Start of Source records

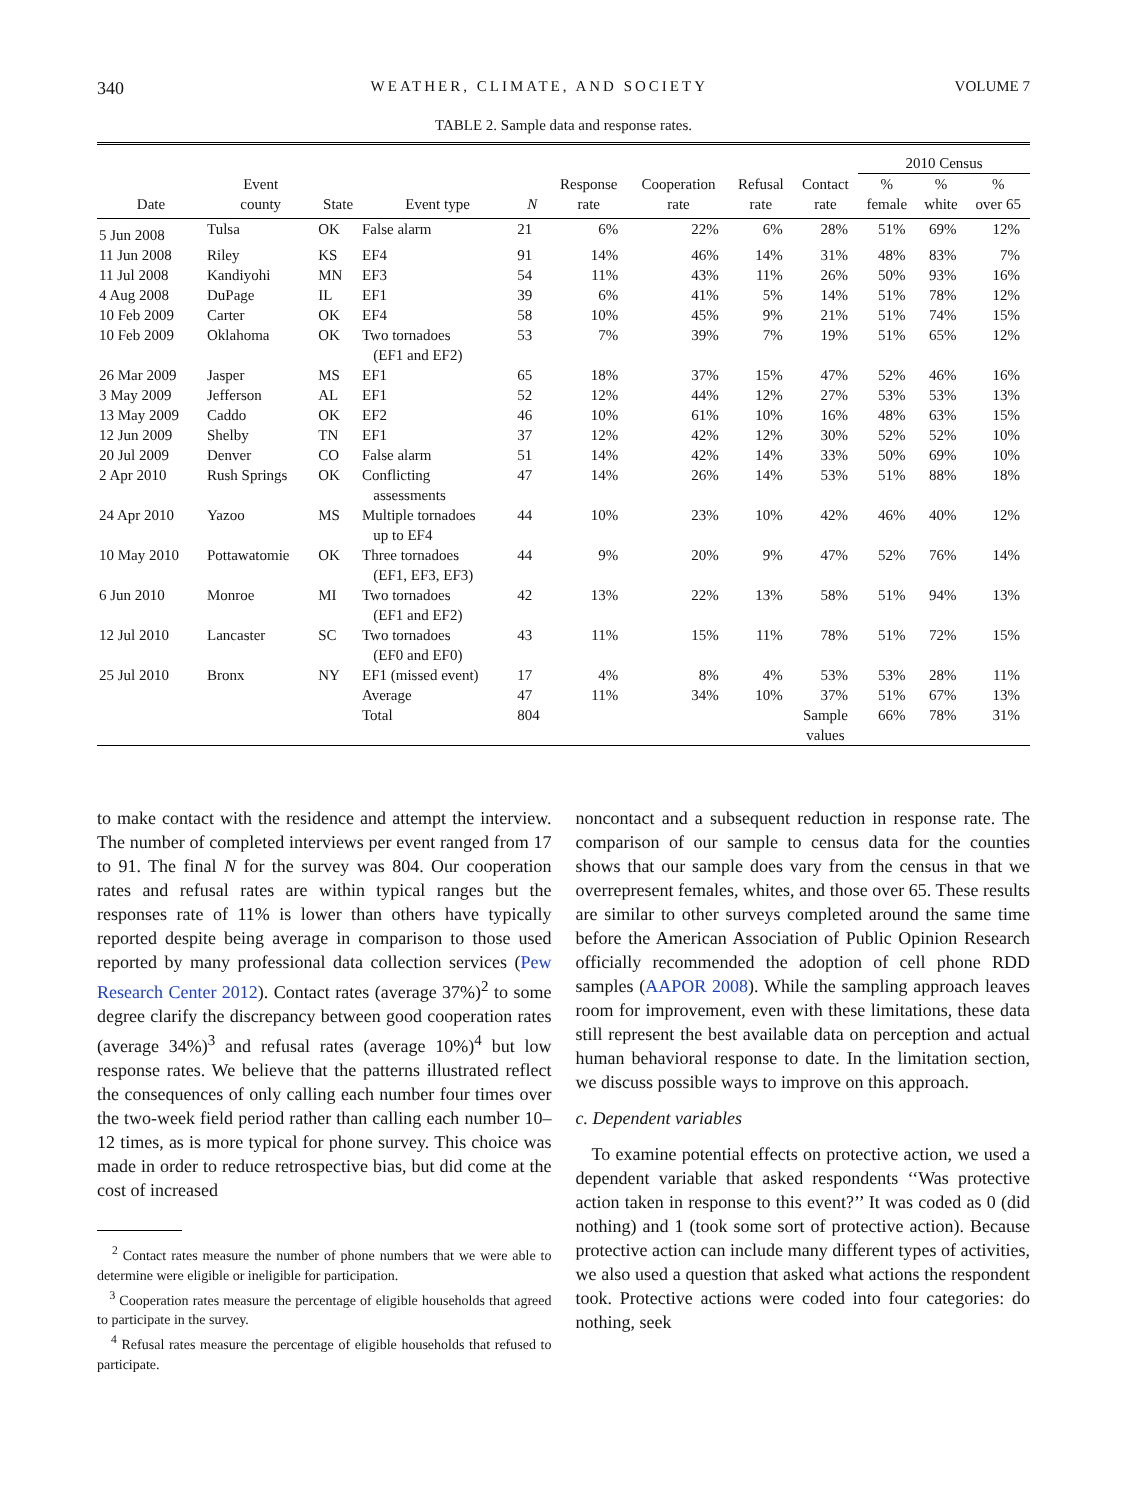340 WEATHER, CLIMATE, AND SOCIETY VOLUME 7
TABLE 2. Sample data and response rates.
| | | | | | | | | | 2010 Census | | |
| --- | --- | --- | --- | --- | --- | --- | --- | --- | --- | --- | --- |
| Date | Event county | State | Event type | N | Response rate | Cooperation rate | Refusal rate | Contact rate | % female | % white | % over 65 |
| 5 Jun 2008 | Tulsa | OK | False alarm | 21 | 6% | 22% | 6% | 28% | 51% | 69% | 12% |
| 11 Jun 2008 | Riley | KS | EF4 | 91 | 14% | 46% | 14% | 31% | 48% | 83% | 7% |
| 11 Jul 2008 | Kandiyohi | MN | EF3 | 54 | 11% | 43% | 11% | 26% | 50% | 93% | 16% |
| 4 Aug 2008 | DuPage | IL | EF1 | 39 | 6% | 41% | 5% | 14% | 51% | 78% | 12% |
| 10 Feb 2009 | Carter | OK | EF4 | 58 | 10% | 45% | 9% | 21% | 51% | 74% | 15% |
| 10 Feb 2009 | Oklahoma | OK | Two tornadoes (EF1 and EF2) | 53 | 7% | 39% | 7% | 19% | 51% | 65% | 12% |
| 26 Mar 2009 | Jasper | MS | EF1 | 65 | 18% | 37% | 15% | 47% | 52% | 46% | 16% |
| 3 May 2009 | Jefferson | AL | EF1 | 52 | 12% | 44% | 12% | 27% | 53% | 53% | 13% |
| 13 May 2009 | Caddo | OK | EF2 | 46 | 10% | 61% | 10% | 16% | 48% | 63% | 15% |
| 12 Jun 2009 | Shelby | TN | EF1 | 37 | 12% | 42% | 12% | 30% | 52% | 52% | 10% |
| 20 Jul 2009 | Denver | CO | False alarm | 51 | 14% | 42% | 14% | 33% | 50% | 69% | 10% |
| 2 Apr 2010 | Rush Springs | OK | Conflicting assessments | 47 | 14% | 26% | 14% | 53% | 51% | 88% | 18% |
| 24 Apr 2010 | Yazoo | MS | Multiple tornadoes up to EF4 | 44 | 10% | 23% | 10% | 42% | 46% | 40% | 12% |
| 10 May 2010 | Pottawatomie | OK | Three tornadoes (EF1, EF3, EF3) | 44 | 9% | 20% | 9% | 47% | 52% | 76% | 14% |
| 6 Jun 2010 | Monroe | MI | Two tornadoes (EF1 and EF2) | 42 | 13% | 22% | 13% | 58% | 51% | 94% | 13% |
| 12 Jul 2010 | Lancaster | SC | Two tornadoes (EF0 and EF0) | 43 | 11% | 15% | 11% | 78% | 51% | 72% | 15% |
| 25 Jul 2010 | Bronx | NY | EF1 (missed event) | 17 | 4% | 8% | 4% | 53% | 53% | 28% | 11% |
| | | | Average | 47 | 11% | 34% | 10% | 37% | 51% | 67% | 13% |
| | | | Total | 804 | | | | Sample values | 66% | 78% | 31% |
to make contact with the residence and attempt the interview. The number of completed interviews per event ranged from 17 to 91. The final N for the survey was 804. Our cooperation rates and refusal rates are within typical ranges but the responses rate of 11% is lower than others have typically reported despite being average in comparison to those used reported by many professional data collection services (Pew Research Center 2012). Contact rates (average 37%)<sup>2</sup> to some degree clarify the discrepancy between good cooperation rates (average 34%)<sup>3</sup> and refusal rates (average 10%)<sup>4</sup> but low response rates. We believe that the patterns illustrated reflect the consequences of only calling each number four times over the two-week field period rather than calling each number 10–12 times, as is more typical for phone survey. This choice was made in order to reduce retrospective bias, but did come at the cost of increased
<sup>2</sup> Contact rates measure the number of phone numbers that we were able to determine were eligible or ineligible for participation.
<sup>3</sup> Cooperation rates measure the percentage of eligible households that agreed to participate in the survey.
<sup>4</sup> Refusal rates measure the percentage of eligible households that refused to participate.
noncontact and a subsequent reduction in response rate. The comparison of our sample to census data for the counties shows that our sample does vary from the census in that we overrepresent females, whites, and those over 65. These results are similar to other surveys completed around the same time before the American Association of Public Opinion Research officially recommended the adoption of cell phone RDD samples (AAPOR 2008). While the sampling approach leaves room for improvement, even with these limitations, these data still represent the best available data on perception and actual human behavioral response to date. In the limitation section, we discuss possible ways to improve on this approach.
c. Dependent variables
To examine potential effects on protective action, we used a dependent variable that asked respondents ‘‘Was protective action taken in response to this event?’’ It was coded as 0 (did nothing) and 1 (took some sort of protective action). Because protective action can include many different types of activities, we also used a question that asked what actions the respondent took. Protective actions were coded into four categories: do nothing, seek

End of Source records

Task details |
Return from the data every line that holds "participate".

Answer section |
<sup>3</sup> Cooperation rates measure the percentage of eligible households that agreed to participate in the survey.
<sup>4</sup> Refusal rates measure the percentage of eligible households that refused to participate.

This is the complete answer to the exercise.